Le présent rapport se limite, de façon assez stricte, à traiter de l'aménagement des pêcheries en soi; il devrait toutefois être suivi d'un autre rapport qui traitera des aspects plus généraux de l'aménagement des pêcheries des lagunes côtières et des estuaires -en fonction des altérations et perturbations du milieu et du point de vue de la pêche dans le contexte de l'utilisation polyvalente des lagunes et des estuaires. Enfin, un autre rapport actuellement en préparation réunira les renseignements disponibles concernant les rendements de la pêche et la prévision des rendements dans les lagunes côtières et les estuaires.
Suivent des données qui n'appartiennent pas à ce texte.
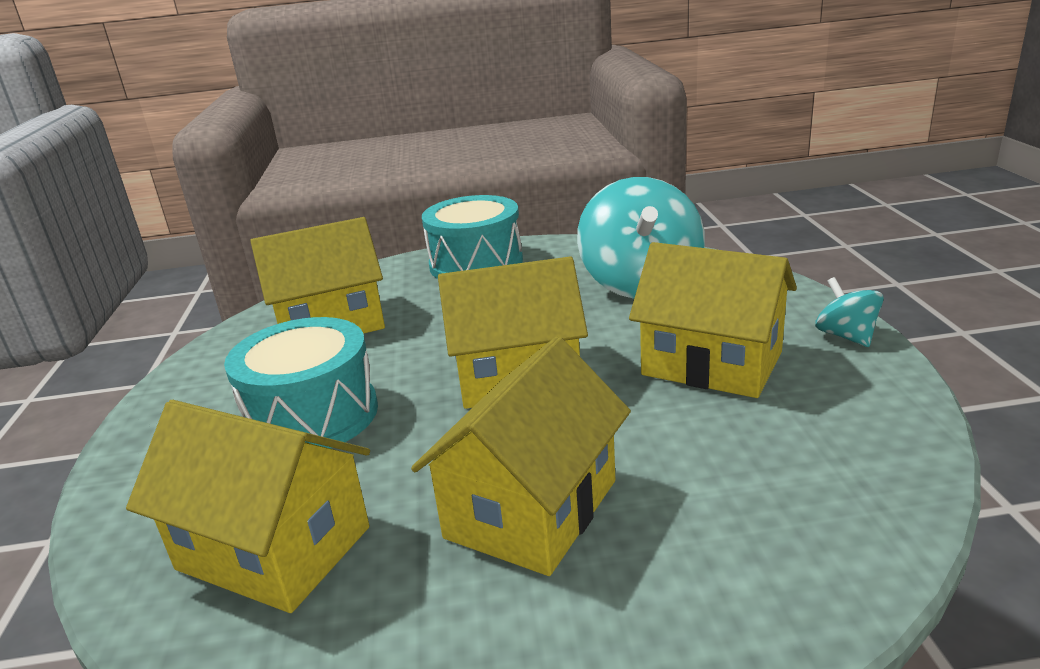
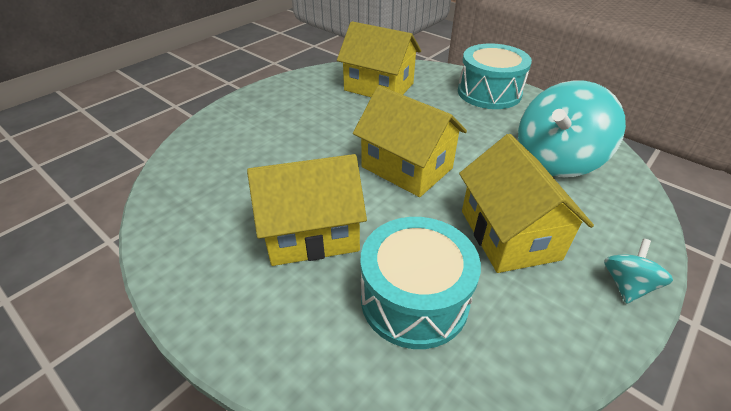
camera: 45 degrees right, 15 degrees up
(274, 548) = (223, 173): yellow house -> none
(312, 415) = (309, 127): turquoise drum -> turquoise drum (414, 299)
L'approche générale utilisée pour ce rapport consiste à décrire les problèmes d'amènagement au moyen d'exemples pris dans un certain nombre de pêcheries de lagunes et d'estuaires, et à examiner les solutions qui ont été appliquées ou suggérées, dans cette optique, on a examiné tout d'abord les approches classiques à l'aménagement des pêcheries de lagunes et d'estuaires - à savoir par réglementation des conditions d'accès, restrictions concernant les engins de pêche, les emplacements et les périodes de pêche. On examinera aussi la possibilité de remettre en honneur certaines méthodes traditionnelles d'aménagement des pêcheries. L'intérêt se porte ensuite sur les diverses possibilités d'aménager les pêcheries de lagunes et d'estuaires en recourant à des méthodes qui ne font pas intervenir de réglementations, c'est-à-dire celles qui consistent à accroître la productivité halieutique - travaux de génie hydraulique, lutte contre les prédateurs, empoissonnement et pêcheries en branchages. Enfin, dans une perspective différente, on examine l'aménagement des pêcheries de lagunes et d'estuaires du point de vue de leurs interactions, de leur concurrence ou de conflits réels ou potentiels avec d'autres types de pêcheries, interactions ethniques et socio-économiques, conflits potentiels avec l'aquaculture et interactions avec les pêcheries maritimes littorales et hauturières.